[Dataset excerpt]

::::::::::

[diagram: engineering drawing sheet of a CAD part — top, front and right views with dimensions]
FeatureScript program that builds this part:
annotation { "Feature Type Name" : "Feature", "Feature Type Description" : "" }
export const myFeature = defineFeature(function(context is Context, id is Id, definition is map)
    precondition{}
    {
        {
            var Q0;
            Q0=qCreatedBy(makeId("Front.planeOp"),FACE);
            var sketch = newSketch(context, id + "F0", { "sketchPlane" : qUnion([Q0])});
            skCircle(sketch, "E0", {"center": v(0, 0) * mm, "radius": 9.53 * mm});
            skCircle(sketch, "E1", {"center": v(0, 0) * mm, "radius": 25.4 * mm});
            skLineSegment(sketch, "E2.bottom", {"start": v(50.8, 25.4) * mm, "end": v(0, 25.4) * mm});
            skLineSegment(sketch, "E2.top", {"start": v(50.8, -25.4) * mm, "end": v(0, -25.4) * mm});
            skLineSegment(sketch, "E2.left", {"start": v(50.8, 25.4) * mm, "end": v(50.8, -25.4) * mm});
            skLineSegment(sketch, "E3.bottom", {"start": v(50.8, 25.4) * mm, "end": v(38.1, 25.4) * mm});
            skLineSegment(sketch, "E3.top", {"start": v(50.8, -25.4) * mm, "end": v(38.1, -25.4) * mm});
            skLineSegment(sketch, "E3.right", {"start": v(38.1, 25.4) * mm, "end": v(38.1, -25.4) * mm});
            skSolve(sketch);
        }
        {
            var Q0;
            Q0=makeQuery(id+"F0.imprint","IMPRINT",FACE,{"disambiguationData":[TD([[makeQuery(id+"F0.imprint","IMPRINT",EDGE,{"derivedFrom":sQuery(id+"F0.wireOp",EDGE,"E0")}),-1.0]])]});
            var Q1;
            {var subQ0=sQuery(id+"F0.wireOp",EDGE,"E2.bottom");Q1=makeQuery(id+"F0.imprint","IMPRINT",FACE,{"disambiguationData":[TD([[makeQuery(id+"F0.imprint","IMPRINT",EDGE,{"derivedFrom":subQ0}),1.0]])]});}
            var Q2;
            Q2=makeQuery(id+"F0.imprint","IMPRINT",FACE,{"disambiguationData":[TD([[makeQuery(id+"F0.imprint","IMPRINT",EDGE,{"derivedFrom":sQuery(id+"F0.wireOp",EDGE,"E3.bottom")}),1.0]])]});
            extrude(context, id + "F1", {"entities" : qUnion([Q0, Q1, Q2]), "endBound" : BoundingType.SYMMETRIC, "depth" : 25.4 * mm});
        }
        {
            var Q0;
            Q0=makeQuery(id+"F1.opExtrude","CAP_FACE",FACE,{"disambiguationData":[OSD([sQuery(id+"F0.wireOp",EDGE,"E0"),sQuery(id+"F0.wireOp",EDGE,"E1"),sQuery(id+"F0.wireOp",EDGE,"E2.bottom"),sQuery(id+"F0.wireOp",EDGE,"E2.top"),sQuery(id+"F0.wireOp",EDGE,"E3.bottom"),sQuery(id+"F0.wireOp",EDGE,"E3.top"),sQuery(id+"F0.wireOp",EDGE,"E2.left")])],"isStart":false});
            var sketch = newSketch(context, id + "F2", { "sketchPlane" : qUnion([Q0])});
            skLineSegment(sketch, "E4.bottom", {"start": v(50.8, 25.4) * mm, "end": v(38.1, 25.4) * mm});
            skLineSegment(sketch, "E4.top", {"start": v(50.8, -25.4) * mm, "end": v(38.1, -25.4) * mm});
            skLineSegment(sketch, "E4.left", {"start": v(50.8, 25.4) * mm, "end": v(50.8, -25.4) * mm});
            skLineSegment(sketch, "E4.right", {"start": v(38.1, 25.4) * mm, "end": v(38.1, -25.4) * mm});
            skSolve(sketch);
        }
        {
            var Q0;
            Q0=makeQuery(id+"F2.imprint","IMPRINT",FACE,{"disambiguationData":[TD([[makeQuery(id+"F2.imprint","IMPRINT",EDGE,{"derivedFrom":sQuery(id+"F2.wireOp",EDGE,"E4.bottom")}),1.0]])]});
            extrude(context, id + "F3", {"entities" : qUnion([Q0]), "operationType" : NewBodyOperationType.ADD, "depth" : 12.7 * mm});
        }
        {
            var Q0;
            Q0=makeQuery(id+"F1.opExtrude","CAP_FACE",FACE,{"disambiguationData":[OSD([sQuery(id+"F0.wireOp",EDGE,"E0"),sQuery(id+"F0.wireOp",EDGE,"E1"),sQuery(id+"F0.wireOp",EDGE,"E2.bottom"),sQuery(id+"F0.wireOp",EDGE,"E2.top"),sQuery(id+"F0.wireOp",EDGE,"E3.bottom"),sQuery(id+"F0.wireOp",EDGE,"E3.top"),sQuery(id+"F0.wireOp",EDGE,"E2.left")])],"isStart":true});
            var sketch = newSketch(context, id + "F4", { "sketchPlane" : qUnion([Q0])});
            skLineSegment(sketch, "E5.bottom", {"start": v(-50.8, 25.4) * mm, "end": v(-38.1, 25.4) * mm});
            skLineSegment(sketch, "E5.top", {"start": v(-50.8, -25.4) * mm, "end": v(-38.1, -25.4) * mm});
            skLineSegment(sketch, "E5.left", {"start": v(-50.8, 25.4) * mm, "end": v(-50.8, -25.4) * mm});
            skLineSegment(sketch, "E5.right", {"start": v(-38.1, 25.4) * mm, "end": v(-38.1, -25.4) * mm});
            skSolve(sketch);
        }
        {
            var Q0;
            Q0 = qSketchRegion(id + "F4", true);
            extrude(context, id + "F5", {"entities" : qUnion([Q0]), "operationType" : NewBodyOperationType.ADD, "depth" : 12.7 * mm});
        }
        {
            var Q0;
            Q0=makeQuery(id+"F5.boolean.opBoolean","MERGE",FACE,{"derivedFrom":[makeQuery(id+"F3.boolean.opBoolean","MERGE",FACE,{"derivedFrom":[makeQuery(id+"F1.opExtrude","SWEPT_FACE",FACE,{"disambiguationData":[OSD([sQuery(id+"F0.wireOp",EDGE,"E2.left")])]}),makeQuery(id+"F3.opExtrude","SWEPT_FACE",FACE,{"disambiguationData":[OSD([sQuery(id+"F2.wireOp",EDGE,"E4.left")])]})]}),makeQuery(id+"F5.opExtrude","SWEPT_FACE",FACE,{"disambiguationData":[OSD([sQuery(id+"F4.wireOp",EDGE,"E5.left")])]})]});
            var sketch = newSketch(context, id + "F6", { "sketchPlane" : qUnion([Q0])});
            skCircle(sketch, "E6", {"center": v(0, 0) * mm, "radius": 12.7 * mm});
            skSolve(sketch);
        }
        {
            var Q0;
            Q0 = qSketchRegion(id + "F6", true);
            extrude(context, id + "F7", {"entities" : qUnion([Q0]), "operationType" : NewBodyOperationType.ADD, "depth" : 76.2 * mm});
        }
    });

::::::::::

> **SET PROBLEM**: Find every line in the material above that contains the word "radius", treating uppercase and lowercase as different, and copy each of those lines.

> **TASK RESULT**:
            skCircle(sketch, "E0", {"center": v(0, 0) * mm, "radius": 9.53 * mm});
            skCircle(sketch, "E1", {"center": v(0, 0) * mm, "radius": 25.4 * mm});
            skCircle(sketch, "E6", {"center": v(0, 0) * mm, "radius": 12.7 * mm});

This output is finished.